More speculative pseudoscientific garbage trotted out to prop up the commie "global warming" nonsense...
I recently caught a National Geographic special parroting this crapola... A bunch of ecologists were climbing the sequoias in California searching for proof that global warming will do in the sequoias by drying them out...
The question that wasn't asked?
Mr. Ecologist Guy, since these trees not only survived, but flourished, during hundreds of years of the elevated temperatures of the Medieval Warm Period... Why do you think they won't be able to handle the slighter temperature increase predicted by the AGW models?
HUH?
Crickets chirping.....
Now these commies are actually propounding the ridiculous notion that warmer temperatures and increased CO2 concentrations will kill plants...

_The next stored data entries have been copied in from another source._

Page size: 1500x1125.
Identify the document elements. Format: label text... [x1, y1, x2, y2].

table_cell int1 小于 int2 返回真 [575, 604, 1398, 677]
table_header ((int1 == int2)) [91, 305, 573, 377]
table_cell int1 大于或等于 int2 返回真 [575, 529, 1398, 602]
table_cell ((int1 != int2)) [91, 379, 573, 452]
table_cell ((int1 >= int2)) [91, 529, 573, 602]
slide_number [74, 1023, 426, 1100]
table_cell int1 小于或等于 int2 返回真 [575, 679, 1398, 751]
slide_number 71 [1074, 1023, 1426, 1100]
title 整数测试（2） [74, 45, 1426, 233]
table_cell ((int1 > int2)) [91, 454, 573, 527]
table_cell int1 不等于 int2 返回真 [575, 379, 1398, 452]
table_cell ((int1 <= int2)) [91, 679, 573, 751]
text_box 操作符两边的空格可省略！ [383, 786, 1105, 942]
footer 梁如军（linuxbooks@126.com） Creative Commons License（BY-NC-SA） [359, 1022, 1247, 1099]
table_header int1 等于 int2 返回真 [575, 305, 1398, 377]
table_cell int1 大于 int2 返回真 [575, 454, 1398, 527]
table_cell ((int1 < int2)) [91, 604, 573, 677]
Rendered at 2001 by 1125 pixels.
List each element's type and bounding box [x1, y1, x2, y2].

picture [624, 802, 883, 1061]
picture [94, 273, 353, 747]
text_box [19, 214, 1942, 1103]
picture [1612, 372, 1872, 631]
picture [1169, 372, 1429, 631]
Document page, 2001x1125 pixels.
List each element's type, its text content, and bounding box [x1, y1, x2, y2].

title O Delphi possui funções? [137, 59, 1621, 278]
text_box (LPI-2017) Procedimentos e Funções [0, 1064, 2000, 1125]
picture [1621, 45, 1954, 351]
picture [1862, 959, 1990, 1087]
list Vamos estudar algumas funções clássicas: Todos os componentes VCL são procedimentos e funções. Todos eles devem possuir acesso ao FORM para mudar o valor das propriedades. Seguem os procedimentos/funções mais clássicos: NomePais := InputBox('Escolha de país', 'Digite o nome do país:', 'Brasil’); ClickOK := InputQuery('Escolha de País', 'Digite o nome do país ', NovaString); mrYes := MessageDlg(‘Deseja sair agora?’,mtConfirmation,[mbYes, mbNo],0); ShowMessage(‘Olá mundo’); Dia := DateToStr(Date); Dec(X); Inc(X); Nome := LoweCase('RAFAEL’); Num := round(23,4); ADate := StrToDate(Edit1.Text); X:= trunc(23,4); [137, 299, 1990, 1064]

Yeah... That's why commercial greenhouses use elevated temperatures and elevated CO2 concentration... To kill plants....
SUCH stupidity!...
#2 Posted by padikiller, CJR on Thu 6 Oct 2011 at 03:29 PM
The sequoias .... that a great point Pad. Speaking of which, and perhaps Mr Brainard can answer this, with respect to ocean acidification, how do scientist know what ocean pH levels were 300 years ago to three significant digits? I can’t even buy a pH probe that will measure past 2 significant digits.
#3 Posted by Mike H, CJR on Thu 6 Oct 2011 at 04:24 PM
The "CO2 as plant food" concept and its part in the belief that global warming might be good for forests are statements I've seen mentioned more than once but never taken apart (as here). Thanks for bringing in other scientists to expand on the NYT coverage. The CO2 fertilization effect could use much more such discussion and explanation in feature and news stories (in my opinion).
#4 Posted by Sue B., CJR on Thu 6 Oct 2011 at 05:49 PM
Good heavens, this is a tough line from CJR. I can hardly think of any article I have ever written that could not be criticised by someone saying "Great piece, but you did not mention X." I doubt many of us could. In any case, the NYT's principal problem is massive ponderousness and self-importance, the weakness which NewsCorp has spotted and is trying to exploit by making the WSJ livelier. Making out that a 4500-word piece should have contained even more than it does anyway is not helping!